開発現場では、「開発スピードは上がったものの、予期せぬ不具合が発生する」「AIへのインプットが不十分で要求定義との不一致が発生する」「AIが作成したコードに深刻度の高い脆弱性が含まれないか不安が残る」といった悩みが顕在化しています。株式会社AGESTは、こうした課題を解決するために「QA for AI駆動開発」を開発しました。
「QA for AI駆動開発」の2つの品質視点と3つのアプローチ
「QA for AI駆動開発」は、AI駆動開発の品質課題を解決する総合品質ソリューションです。単なる開発の高速化で終わらせず、品質をともに向上させるために「2つの品質視点」と「3つのアプローチ」で構成されています。
2つの品質視点は次の通りです。
同サービスは、AI駆動開発特有のリスクである要求の乖離、非機能品質の欠如、ブラックボックス化の排除を目指します。続いて3つのアプローチは以下の通りです。
- インプット品質の向上:要件定義や設計などの上流ドキュメントをAI向けに最適化し、指示のブレや手戻りを防止
- AI生成物リスクの徹底検証:機能テストに加え、脆弱性診断や性能テストなど非機能面のリスクまで多角的に検証
- 妥当性確認の自動化:独自の「AIユーザークローン」やATDD(受入テスト駆動開発)を活用し、高速な品質確認をCI/CDへ組み込む
同サービスでは、AIのスピードに同期した高度な品質保証の提供を目指しています。不具合の検出にとどまらず、ビジネス価値を最大化する「攻めの品質保証」を目指した設計です。
「QA for AI駆動開発」の提供概要
| 項目 | 詳細 |
|---|---|
| 提供企業 | 株式会社AGEST |
| 本社所在地 | 東京都文京区 |
| 代表者 | 二宮 康真氏(代表取締役 社長 執行役員 CEO) |
| サービス名 | QA for AI駆動開発 |
| カテゴリ | 次世代総合品質ソリューション |
| 品質視点 | 製品品質(動作確認)/利用時品質(妥当性確認) |
| 主なアプローチ | インプット品質の向上 AI生成物リスクの徹底検証 妥当性確認の自動化 |
| 主要技術 | AIユーザークローン、ATDD(受入テスト駆動開発)、CI/CD連携 |
| 公式サイト | https://agest.co.jp |
trends編集部の一言
「開発スピードは、上がったが予期せぬ不具合が増えた」という声は、AIツールの導入が進むほど各所で聞かれるようになりました。Verificationは、できてもそれだけではという問題提起は、AI活用が進む業界全体に通じる指摘です。

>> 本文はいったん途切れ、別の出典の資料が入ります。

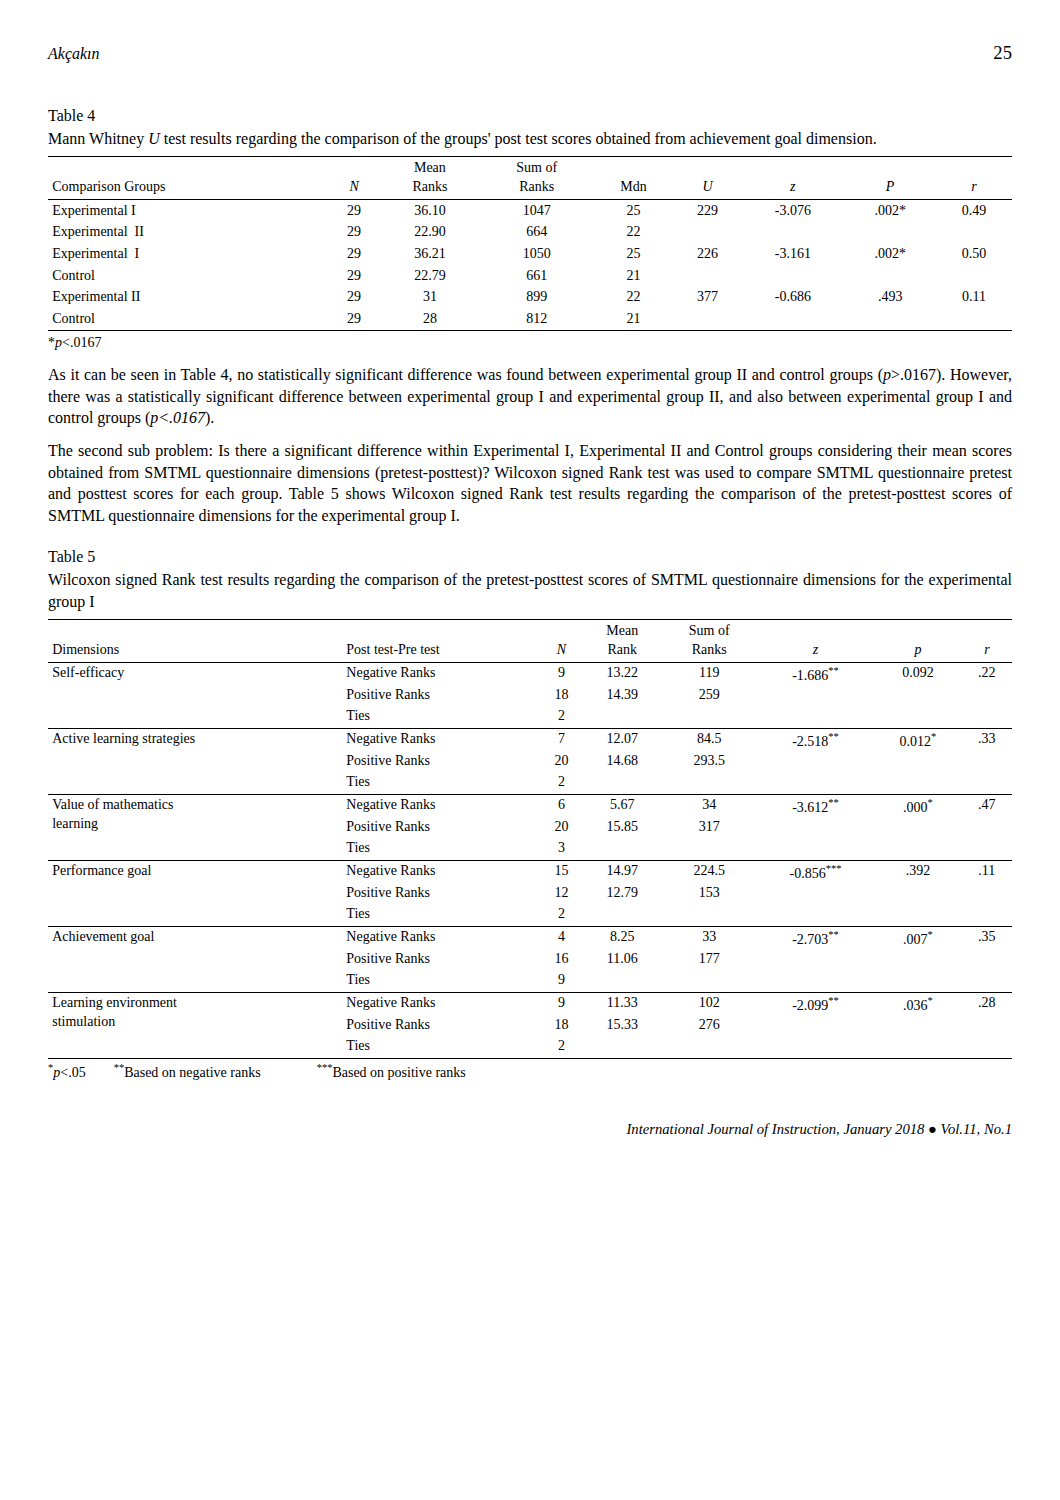Akçakın 25
Table 4
Mann Whitney U test results regarding the comparison of the groups' post test scores obtained from achievement goal dimension.
| Comparison Groups | N | Mean Ranks | Sum of Ranks | Mdn | U | z | P | r |
| --- | --- | --- | --- | --- | --- | --- | --- | --- |
| Experimental I | 29 | 36.10 | 1047 | 25 | 229 | -3.076 | .002* | 0.49 |
| Experimental II | 29 | 22.90 | 664 | 22 |
| Experimental I | 29 | 36.21 | 1050 | 25 | 226 | -3.161 | .002* | 0.50 |
| Control | 29 | 22.79 | 661 | 21 |
| Experimental II | 29 | 31 | 899 | 22 | 377 | -0.686 | .493 | 0.11 |
| Control | 29 | 28 | 812 | 21 |
*p<.0167
As it can be seen in Table 4, no statistically significant difference was found between experimental group II and control groups (p>.0167). However, there was a statistically significant difference between experimental group I and experimental group II, and also between experimental group I and control groups (p<.0167).
The second sub problem: Is there a significant difference within Experimental I, Experimental II and Control groups considering their mean scores obtained from SMTML questionnaire dimensions (pretest-posttest)? Wilcoxon signed Rank test was used to compare SMTML questionnaire pretest and posttest scores for each group. Table 5 shows Wilcoxon signed Rank test results regarding the comparison of the pretest-posttest scores of SMTML questionnaire dimensions for the experimental group I.
Table 5
Wilcoxon signed Rank test results regarding the comparison of the pretest-posttest scores of SMTML questionnaire dimensions for the experimental group I
| Dimensions | Post test-Pre test | N | Mean Rank | Sum of Ranks | z | p | r |
| --- | --- | --- | --- | --- | --- | --- | --- |
| Self-efficacy | Negative Ranks | 9 | 13.22 | 119 | -1.686 ** | 0.092 | .22 |
| Positive Ranks | 18 | 14.39 | 259 |
| Ties | 2 | | |
| Active learning strategies | Negative Ranks | 7 | 12.07 | 84.5 | -2.518 ** | 0.012 * | .33 |
| Positive Ranks | 20 | 14.68 | 293.5 |
| Ties | 2 | | |
| Value of mathematics learning | Negative Ranks | 6 | 5.67 | 34 | -3.612 ** | .000 * | .47 |
| Positive Ranks | 20 | 15.85 | 317 |
| Ties | 3 | | |
| Performance goal | Negative Ranks | 15 | 14.97 | 224.5 | -0.856 *** | .392 | .11 |
| Positive Ranks | 12 | 12.79 | 153 |
| Ties | 2 | | |
| Achievement goal | Negative Ranks | 4 | 8.25 | 33 | -2.703 ** | .007 * | .35 |
| Positive Ranks | 16 | 11.06 | 177 |
| Ties | 9 | | |
| Learning environment stimulation | Negative Ranks | 9 | 11.33 | 102 | -2.099 ** | .036 * | .28 |
| Positive Ranks | 18 | 15.33 | 276 |
| Ties | 2 | | |
*p<.05 **Based on negative ranks ***Based on positive ranks
International Journal of Instruction, January 2018 ● Vol.11, No.1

業界全体としては、開発の自動化が加速する一方でValidationの担保をどう組み込むかという論点が、AI開発支援市場における共通の課題として浮上しています。品質保証を開発フローの外に置かず、内側に統合しようとするアプローチは、その問いへの一つの回答と読み取れます。
AIに任せる範囲と人が責任を持つ範囲の整理は、マーケティング業界を含めたビジネス全般で今後さらに重要な論点になっていくでしょう。「AIユーザークローン」やATDD(受入テスト駆動開発)をCI/CDに組み込む設計は、業界横断で注目される動向です。